NAME
DiaColloDB::Document::JSON - diachronic collocation db, source document, raw JSON
SYNOPSIS
##========================================================================
## PRELIMINARIES
use DiaColloDB::Document::JSON;
##========================================================================
## Constructors etc.
$doc = CLASS_OR_OBJECT->new(%args);
##========================================================================
## API: I/O: parse
$bool = $doc->fromFile($filename_or_fh, %opts);
DESCRIPTION
DiaColloDB::Document::JSON provides a DiaColloDB::Document-compliant API for parsing corpus files in raw JSON format, assuming the stored data maps 1:1 onto the DiaColloDB::Document structure.
Globals & Constants
- Variable: @ISA
-
DiaColloDB::Document::JSON inherits from DiaColloDB::Document and supports the DiaColloDB::Document API.
Constructors etc.
- new
-
$doc = CLASS_OR_OBJECT->new(%args);
%args, object structure:
##-- document data date =>$date, ##-- year tokens =>\@tokens, ##-- tokens, including undef for EOS meta =>\%meta, ##-- document metadata (e.g. author, title, collection, ...)

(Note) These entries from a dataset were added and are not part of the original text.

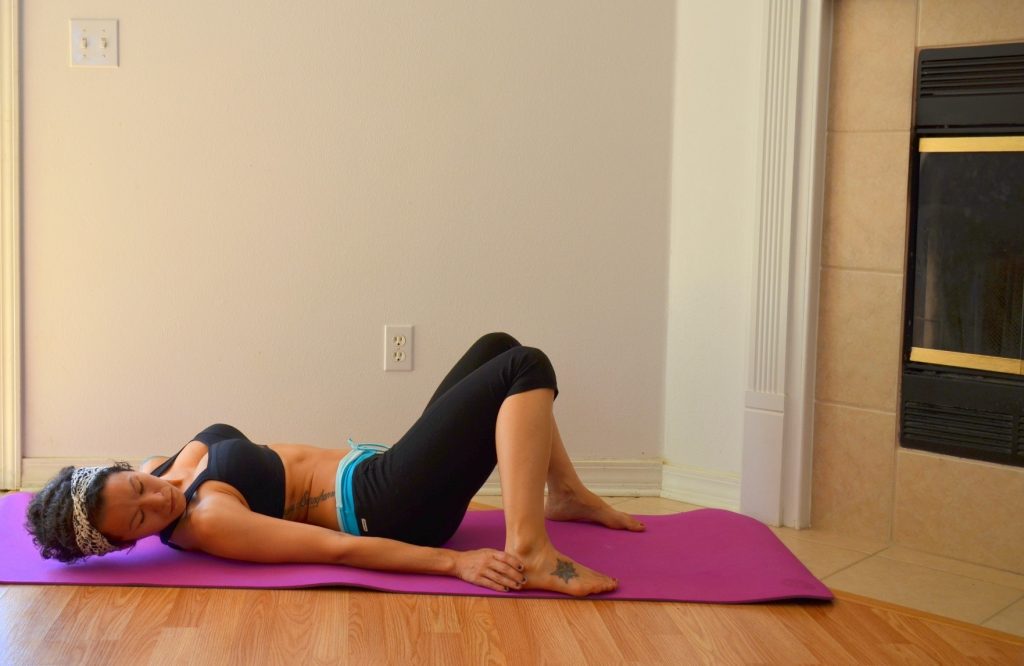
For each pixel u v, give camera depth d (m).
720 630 2.06
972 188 2.67
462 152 3.15
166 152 3.07
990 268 2.65
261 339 3.14
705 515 2.76
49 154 3.04
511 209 3.18
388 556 2.21
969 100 2.65
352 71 3.10
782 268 2.90
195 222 3.09
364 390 3.18
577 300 3.21
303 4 3.06
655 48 3.18
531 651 1.93
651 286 3.22
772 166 2.90
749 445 3.00
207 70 3.05
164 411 3.13
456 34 3.12
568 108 3.17
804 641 2.04
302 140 3.10
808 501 2.96
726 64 3.06
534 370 2.22
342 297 3.15
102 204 3.06
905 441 2.79
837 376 2.89
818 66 2.82
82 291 3.08
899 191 2.76
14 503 2.71
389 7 3.09
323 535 2.21
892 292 2.79
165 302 3.10
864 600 2.29
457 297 3.19
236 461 2.28
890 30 2.75
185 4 3.03
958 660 1.99
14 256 3.04
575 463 3.24
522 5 3.13
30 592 2.12
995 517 2.65
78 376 3.10
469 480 2.27
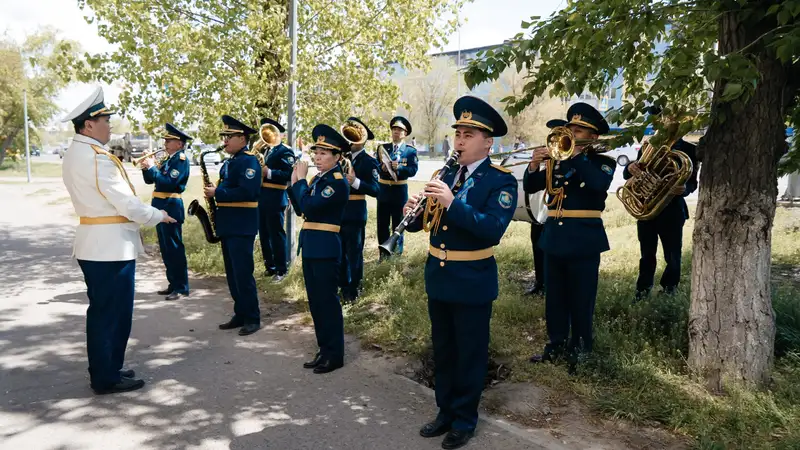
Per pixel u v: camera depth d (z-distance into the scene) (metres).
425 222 3.59
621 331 4.83
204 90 7.59
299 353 4.96
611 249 7.84
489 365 4.60
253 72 7.86
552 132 4.19
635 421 3.59
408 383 4.34
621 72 4.80
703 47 4.55
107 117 4.18
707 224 4.14
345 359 4.81
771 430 3.40
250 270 5.46
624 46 3.88
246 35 7.74
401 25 8.39
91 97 4.07
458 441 3.40
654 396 3.79
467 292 3.39
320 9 8.27
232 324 5.61
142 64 7.46
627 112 4.01
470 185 3.45
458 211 3.21
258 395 4.13
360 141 6.30
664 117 4.10
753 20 3.74
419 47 8.62
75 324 5.66
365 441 3.51
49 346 5.06
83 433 3.55
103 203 4.07
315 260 4.53
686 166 4.60
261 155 7.38
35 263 8.60
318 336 4.66
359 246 6.29
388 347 5.00
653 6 3.76
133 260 4.24
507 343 4.84
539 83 4.57
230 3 8.01
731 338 4.00
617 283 6.06
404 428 3.67
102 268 4.04
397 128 7.88
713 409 3.62
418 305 5.73
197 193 17.53
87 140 4.07
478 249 3.46
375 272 7.03
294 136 7.80
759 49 3.82
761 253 3.99
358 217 6.22
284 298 6.56
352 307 6.02
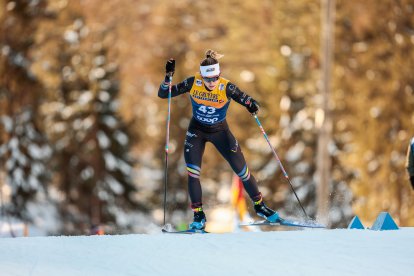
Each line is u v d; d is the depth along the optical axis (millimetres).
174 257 19188
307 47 105562
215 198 98750
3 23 101562
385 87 103188
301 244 20844
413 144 32031
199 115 24109
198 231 24484
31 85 99375
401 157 100875
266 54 104812
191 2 108750
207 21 107875
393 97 103125
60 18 103062
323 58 79375
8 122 98688
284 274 17578
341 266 18344
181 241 21141
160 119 104188
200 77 23734
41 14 102938
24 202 96188
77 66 100188
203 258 19109
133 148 100750
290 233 22484
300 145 99688
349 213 82125
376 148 99750
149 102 105938
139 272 17609
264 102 102188
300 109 101875
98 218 97688
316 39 105875
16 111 98750
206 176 100938
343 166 98188
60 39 101438
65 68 100250
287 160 99062
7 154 97938
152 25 106938
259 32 106500
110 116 99625
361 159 98312
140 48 106312
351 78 103000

Each token in @tokens is a HASH-ref {w=>$word,p=>$pos,l=>$lemma,...}, or undef for EOS.
API: I/O: parse
- fromFile
-
$bool = $doc->fromFile($filename_or_fh, %opts);
parse tokens from $filename_or_fh. %opts: clobbers %$doc.
EXAMPLE
The following is an example file in the format accepted by this module:
{
"date" : "2016",
"meta" : {
"author" : "Jurish, Bryan",
"collection" : "tiny",
"date_" : "2016-02-25",
"genre" : "dummy",
"textClass" : "dummy:test-data",
"title" : "test document"
},
"tokens" : [
"#s",
"#p",
"#file",
{
"l" : "this",
"p" : "DT",
"w" : "This"
},
{
"l" : "be",
"p" : "VBZ",
"w" : "is"
},
{
"l" : "a",
"p" : "DT",
"w" : "a"
},
{
"l" : "test",
"p" : "NN",
"w" : "test"
},
{
"l" : ".",
"p" : "SENT",
"w" : "."
},
null,
"#s",
{
"l" : "this",
"p" : "DT",
"w" : "This"
},
{
"l" : "be",
"p" : "VBZ",
"w" : "is"
},
{
"l" : "only",
"p" : "RB",
"w" : "only"
},
{
"l" : "a",
"p" : "DT",
"w" : "a"
},
{
"l" : "test",
"p" : "NN",
"w" : "test"
},
{
"l" : ".",
"p" : "SENT",
"w" : "."
},
null,
"#s",
"#p",
{
"l" : "this",
"p" : "DT",
"w" : "This"
},
{
"l" : "be",
"p" : "VBZ",
"w" : "is"
},
{
"l" : "still",
"p" : "RB",
"w" : "still"
},
{
"l" : "a",
"p" : "DT",
"w" : "a"
},
{
"l" : "test",
"p" : "NN",
"w" : "test"
},
{
"l" : ".",
"p" : "SENT",
"w" : "."
},
null
]
}
AUTHOR
Bryan Jurish <moocow@cpan.org>
COPYRIGHT AND LICENSE
Copyright (C) 2016-2020 by Bryan Jurish
This package is free software; you can redistribute it and/or modify it under the same terms as Perl itself, either Perl version 5.14.2 or, at your option, any later version of Perl 5 you may have available.